● **PROBLEM REQUIREMENTS**
Having found the line that contains "waste bin: none", please retype only it and every line after it up to the end of the entries, exactly as written.

● **EXERCISE INPUT**
--------------------------------------------------

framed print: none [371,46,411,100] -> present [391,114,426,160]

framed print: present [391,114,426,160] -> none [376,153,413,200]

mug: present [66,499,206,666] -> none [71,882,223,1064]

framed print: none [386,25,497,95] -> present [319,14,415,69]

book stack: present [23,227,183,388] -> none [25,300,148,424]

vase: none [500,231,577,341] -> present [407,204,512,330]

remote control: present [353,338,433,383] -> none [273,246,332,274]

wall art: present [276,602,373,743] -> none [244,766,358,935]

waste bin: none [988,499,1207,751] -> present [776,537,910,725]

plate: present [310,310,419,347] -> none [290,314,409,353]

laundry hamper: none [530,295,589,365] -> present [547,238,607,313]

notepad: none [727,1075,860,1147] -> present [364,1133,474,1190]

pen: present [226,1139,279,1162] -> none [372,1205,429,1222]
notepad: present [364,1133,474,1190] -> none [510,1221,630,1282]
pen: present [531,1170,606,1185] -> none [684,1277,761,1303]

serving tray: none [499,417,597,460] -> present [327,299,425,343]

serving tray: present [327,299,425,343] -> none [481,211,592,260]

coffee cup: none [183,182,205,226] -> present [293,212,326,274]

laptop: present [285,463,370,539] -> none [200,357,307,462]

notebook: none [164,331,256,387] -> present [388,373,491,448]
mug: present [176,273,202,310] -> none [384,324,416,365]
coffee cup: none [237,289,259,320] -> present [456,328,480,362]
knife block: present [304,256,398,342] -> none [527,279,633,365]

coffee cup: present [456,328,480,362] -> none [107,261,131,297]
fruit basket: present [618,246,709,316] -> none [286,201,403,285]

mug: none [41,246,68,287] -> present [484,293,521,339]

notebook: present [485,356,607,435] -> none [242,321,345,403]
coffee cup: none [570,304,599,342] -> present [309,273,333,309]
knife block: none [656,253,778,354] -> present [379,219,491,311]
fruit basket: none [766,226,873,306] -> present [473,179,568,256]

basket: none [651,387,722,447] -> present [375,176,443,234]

--------------------------------------------------

● **YOUR RESPONSE**
waste bin: none [988,499,1207,751] -> present [776,537,910,725]

plate: present [310,310,419,347] -> none [290,314,409,353]

laundry hamper: none [530,295,589,365] -> present [547,238,607,313]

notepad: none [727,1075,860,1147] -> present [364,1133,474,1190]

pen: present [226,1139,279,1162] -> none [372,1205,429,1222]
notepad: present [364,1133,474,1190] -> none [510,1221,630,1282]
pen: present [531,1170,606,1185] -> none [684,1277,761,1303]

serving tray: none [499,417,597,460] -> present [327,299,425,343]

serving tray: present [327,299,425,343] -> none [481,211,592,260]

coffee cup: none [183,182,205,226] -> present [293,212,326,274]

laptop: present [285,463,370,539] -> none [200,357,307,462]

notebook: none [164,331,256,387] -> present [388,373,491,448]
mug: present [176,273,202,310] -> none [384,324,416,365]
coffee cup: none [237,289,259,320] -> present [456,328,480,362]
knife block: present [304,256,398,342] -> none [527,279,633,365]

coffee cup: present [456,328,480,362] -> none [107,261,131,297]
fruit basket: present [618,246,709,316] -> none [286,201,403,285]

mug: none [41,246,68,287] -> present [484,293,521,339]

notebook: present [485,356,607,435] -> none [242,321,345,403]
coffee cup: none [570,304,599,342] -> present [309,273,333,309]
knife block: none [656,253,778,354] -> present [379,219,491,311]
fruit basket: none [766,226,873,306] -> present [473,179,568,256]

basket: none [651,387,722,447] -> present [375,176,443,234]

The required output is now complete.